* O zadaniu
Wyodrębnij bez żadnych zmian fragment tekstu o wyścigu Le Mans, zaczynając od słów „Norma w LeMans, kiedy” i kończąc na słowach „cisną do końca.”.

* Tekst źródłowy

Norma w LeMans, kiedy pod koniec wyścigu są już duże różnice między ekipami (liczone w okrążeniach), ostatnie okrążenia to już takie na spokojnie, przez wszystkich. Jak ktoś dojedzie do liderów to zwyczajnie grzecznie ustawia się za nimi i jadą razem do mety. Oczywiście jeśli różnice są minimalne i zawodnicy ścigają się "w kontakcie" wtedy dyrekcja wyścigu zarządza "ostry finisz" i wszyscy cisną do końca.

Na innych torach się tego nie praktykuje bo i inne tory są dużo krótsze od LeMans, więc na nich robi się zbyt duży tłok, a i wyścig nie trwa 24h żeby różnice między ekipami były tak duże jak we Francji. No ogólnie, wyścig wyjątkowy w wielu względach.
Avatar użytkownika
slipstream
moderator
 
Dołączył(a): N maja 29, 2005 15:24
Lokalizacja: 1123, 6536, 5321

Postprzez rolnik sam w dolinie Pn cze 18, 2018 18:39  Re: Le Mans i inne Endurance

Zawsze wolę po czasie napisać komentarz dotyczący Le Mans niż od razu po wyścigu, można sobie przemyśleć to co się stało (i wysapać).

Zacznijmy od tego, że po przejściu Peugeota naturalnie przestawiłem się na kibicowanie Toyocie. Można nawet powiedzieć, że w pewnym stopniu zostałem fanatykiem tego teamu. Pamiętam jakie emocje towarzyszyły mi dwa lata temu gdy stało się co się stało, rok temu Toyota była tak szybka, że specjalnie na le Mans pojechałem żeby zobaczyć jak wygrywają. Zamiast tego siedziałem w szoku na Indianapolis gdy ich dwa auta odpadały z rywalizacji. I powiem wprost, zupełnie mnie to zwycięstwo w tym roku nie obeszło (najpierw tłumaczyłem sobie brak "podniecenia" tegorocznym wyścigiem tym, że przed TV to jednak nie to samo co na torze). Super, ze w końcu udało im się wygrać, jednak bez rywalizacji bok w bok z rywalem takim jak Audi/Porsche to jest to po prostu przejechanie 24 godzinnego wyścigu i wykonanie obowiązku którym był dublet. Nie mówię, że się nie cieszę ale to nie jest tak wielki sukces jaki powinien być. Jeśli ktoś ogląda ten wyścig dłużej to pamięta jak się cieszyło Porsche z pierwszego zwycięstwa czy też Audi gdy w 2011 o kilkanaście sekund wygrało z Pugiem. Tutaj takie emocje nie mogły się pojawić. Wręcz uważam, że Toyota tutaj popełniła błędy których nie powinna, 3 kary stop&go za zbyt szybką jazdę w slow zone czy przypadek Kobayashiego - gdyby na torze był ktokolwiek poruszający się tempem podobnym do niech to mogłyby być kosztowne błędy. Nie wiem jaki EoT chcą wprowadzić na przyszły rok żeby prywatne LMP1 miały z Toyotą szansę, ale nie wydaje mi się to realne patrząc na to jak duże w tej chwili są dysproporcje chociażby w dostępnym paliwie czy jego dawce. Patrząc na formę BR1 czy Manora który walczył do końca można powiedzieć, że Rebellion powinien mieć więcej rywali do podium w przyszłym roku.

* Zbiór danych
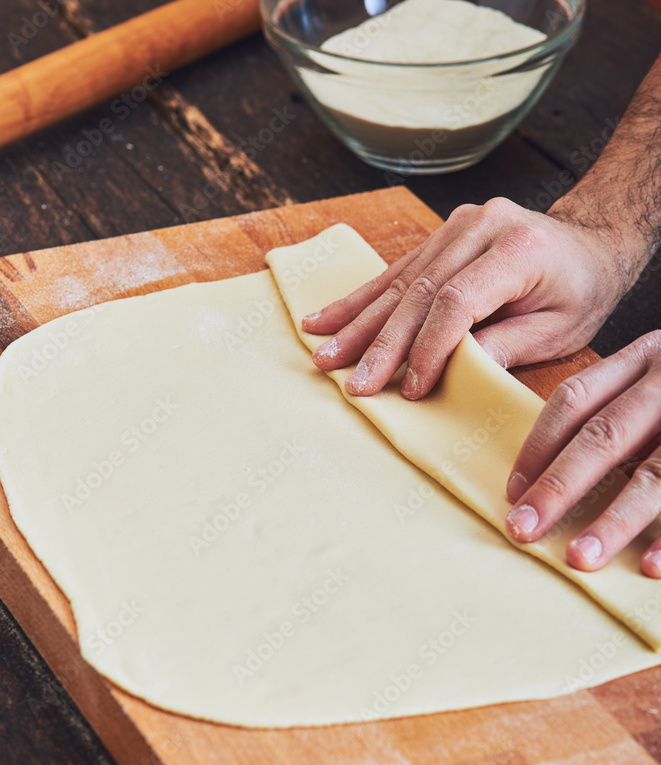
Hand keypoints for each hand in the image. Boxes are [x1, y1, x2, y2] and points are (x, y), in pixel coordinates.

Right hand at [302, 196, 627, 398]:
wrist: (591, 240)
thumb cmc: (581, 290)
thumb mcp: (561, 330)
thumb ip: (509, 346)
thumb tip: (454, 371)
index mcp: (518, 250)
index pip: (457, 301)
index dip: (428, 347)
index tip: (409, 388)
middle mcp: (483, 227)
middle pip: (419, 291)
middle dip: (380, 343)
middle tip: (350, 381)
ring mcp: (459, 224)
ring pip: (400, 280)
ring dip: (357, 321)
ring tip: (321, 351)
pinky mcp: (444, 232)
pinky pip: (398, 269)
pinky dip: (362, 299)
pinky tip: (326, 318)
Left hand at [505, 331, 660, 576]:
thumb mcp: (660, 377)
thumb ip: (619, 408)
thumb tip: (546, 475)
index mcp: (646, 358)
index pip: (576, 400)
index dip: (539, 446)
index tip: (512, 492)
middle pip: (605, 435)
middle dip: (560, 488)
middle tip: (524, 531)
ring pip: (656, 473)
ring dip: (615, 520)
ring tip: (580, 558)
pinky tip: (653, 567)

* Odpowiedź do zadania
Norma w LeMans, kiedy pod koniec wyścigu są już duże różnice między ekipami (liczone w okrążeniach), ostatnie okrążenia to już takie na spokojnie, przez wszystkich. Jak ktoś dojedzie do liderów to zwyczajnie grzecznie ustawia się za nimi i jadą razem do mety. Oczywiście jeśli różnice są minimalne i zawodnicy ścigają się "w kontakcie" wtedy dyrekcja wyścigu zarządza "ostry finisz" i wszyscy cisną do końca.